::: Extracted records
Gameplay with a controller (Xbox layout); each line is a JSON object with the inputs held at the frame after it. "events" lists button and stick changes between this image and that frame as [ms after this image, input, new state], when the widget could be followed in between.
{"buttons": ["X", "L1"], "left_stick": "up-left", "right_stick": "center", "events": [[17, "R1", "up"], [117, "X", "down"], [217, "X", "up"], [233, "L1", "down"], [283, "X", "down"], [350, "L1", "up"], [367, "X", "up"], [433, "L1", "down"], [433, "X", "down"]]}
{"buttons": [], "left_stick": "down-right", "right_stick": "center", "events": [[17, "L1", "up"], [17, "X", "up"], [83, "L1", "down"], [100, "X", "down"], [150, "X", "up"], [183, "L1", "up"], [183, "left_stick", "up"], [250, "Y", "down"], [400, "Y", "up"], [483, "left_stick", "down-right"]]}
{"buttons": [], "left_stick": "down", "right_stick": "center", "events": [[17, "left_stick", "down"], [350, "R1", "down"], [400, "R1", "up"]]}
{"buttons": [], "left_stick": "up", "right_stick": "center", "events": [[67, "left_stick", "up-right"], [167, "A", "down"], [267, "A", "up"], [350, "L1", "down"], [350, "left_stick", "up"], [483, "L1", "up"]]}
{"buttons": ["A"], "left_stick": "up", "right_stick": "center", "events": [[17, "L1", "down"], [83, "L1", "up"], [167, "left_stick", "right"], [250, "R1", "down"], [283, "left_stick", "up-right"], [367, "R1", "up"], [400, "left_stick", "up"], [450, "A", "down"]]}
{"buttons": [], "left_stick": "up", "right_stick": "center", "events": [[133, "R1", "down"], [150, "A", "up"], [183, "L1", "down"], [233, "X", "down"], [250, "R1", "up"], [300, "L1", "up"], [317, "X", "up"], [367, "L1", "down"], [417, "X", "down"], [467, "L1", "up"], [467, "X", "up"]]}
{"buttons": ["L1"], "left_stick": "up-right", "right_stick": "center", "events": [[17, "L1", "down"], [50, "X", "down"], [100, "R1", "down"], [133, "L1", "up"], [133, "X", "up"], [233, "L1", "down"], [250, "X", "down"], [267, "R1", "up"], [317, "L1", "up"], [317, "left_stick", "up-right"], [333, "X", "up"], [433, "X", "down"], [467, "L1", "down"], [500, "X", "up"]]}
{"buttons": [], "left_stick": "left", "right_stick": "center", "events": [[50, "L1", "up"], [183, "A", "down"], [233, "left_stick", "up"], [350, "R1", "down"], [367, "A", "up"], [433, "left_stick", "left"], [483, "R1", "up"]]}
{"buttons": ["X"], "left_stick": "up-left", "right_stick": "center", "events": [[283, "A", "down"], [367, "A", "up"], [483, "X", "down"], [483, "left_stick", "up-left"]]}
::::::
# [How to complete this task]
Without omitting anything, reproduce the whole of the data.

# [Exercise answer]
Gameplay with a controller (Xbox layout); each line is a JSON object with the inputs held at the frame after it. "events" lists button and stick changes between this image and that frame as [ms after this image, input, new state], when the widget could be followed in between.
{"buttons": ["X", "L1"], "left_stick": "up-left", "right_stick": "center", "events": [[17, "R1", "up"], [117, "X", "down"], [217, "X", "up"], [233, "L1", "down"], [283, "X", "down"], [350, "L1", "up"], [367, "X", "up"], [433, "L1", "down"], [433, "X", "down"]]}
{"buttons": [], "left_stick": "down-right", "right_stick": "center", "events": [[17, "L1", "up"], [17, "X", "up"], [83, "L1", "down"], [100, "X", "down"], [150, "X", "up"], [183, "L1", "up"], [183, "left_stick", "up"], [250, "Y", "down"], [400, "Y", "up"], [483, "left_stick", "down-right"]]}
{"buttons": [], "left_stick": "down", "right_stick": "center", "events": [[17, "left_stick", "down"], [350, "R1", "down"], [400, "R1", "up"]]}
{"buttons": [], "left_stick": "up", "right_stick": "center", "events": [[67, "left_stick", "up-right"], [167, "A", "down"], [267, "A", "up"], [350, "L1", "down"], [350, "left_stick", "up"], [483, "L1", "up"]]}
{"buttons": ["A"], "left_stick": "up", "right_stick": "center", "events": [[17, "L1", "down"], [83, "L1", "up"], [167, "left_stick", "right"], [250, "R1", "down"], [283, "left_stick", "up-right"], [367, "R1", "up"], [400, "left_stick", "up"], [450, "A", "down"]]}
{"buttons": [], "left_stick": "up", "right_stick": "center", "events": [[133, "R1", "down"], [150, "A", "up"], [183, "L1", "down"], [233, "X", "down"], [250, "R1", "up"], [300, "L1", "up"], [317, "X", "up"], [367, "L1", "down"], [417, "X", "down"], [467, "L1", "up"], [467, "X", "up"]]}
{"buttons": ["L1"], "left_stick": "up-right", "right_stick": "center", "events": [[17, "L1", "down"], [50, "X", "down"], [100, "R1", "down"], [133, "L1", "up"], [133, "X", "up"], [233, "L1", "down"], [250, "X", "down"], [267, "R1", "up"], [317, "L1", "up"], [317, "left_stick", "up-right"], [333, "X", "up"], [433, "X", "down"], [467, "L1", "down"], [500, "X", "up"]]}
{"buttons": [], "left_stick": "left", "right_stick": "center", "events": [[50, "L1", "up"], [183, "A", "down"], [233, "left_stick", "up"], [350, "R1", "down"], [367, "A", "up"], [433, "left_stick", "left"], [483, "R1", "up"]]}
{"buttons": ["X"], "left_stick": "up-left", "right_stick": "center", "events": [[283, "A", "down"], [367, "A", "up"], [483, "X", "down"], [483, "left_stick", "up-left"]]}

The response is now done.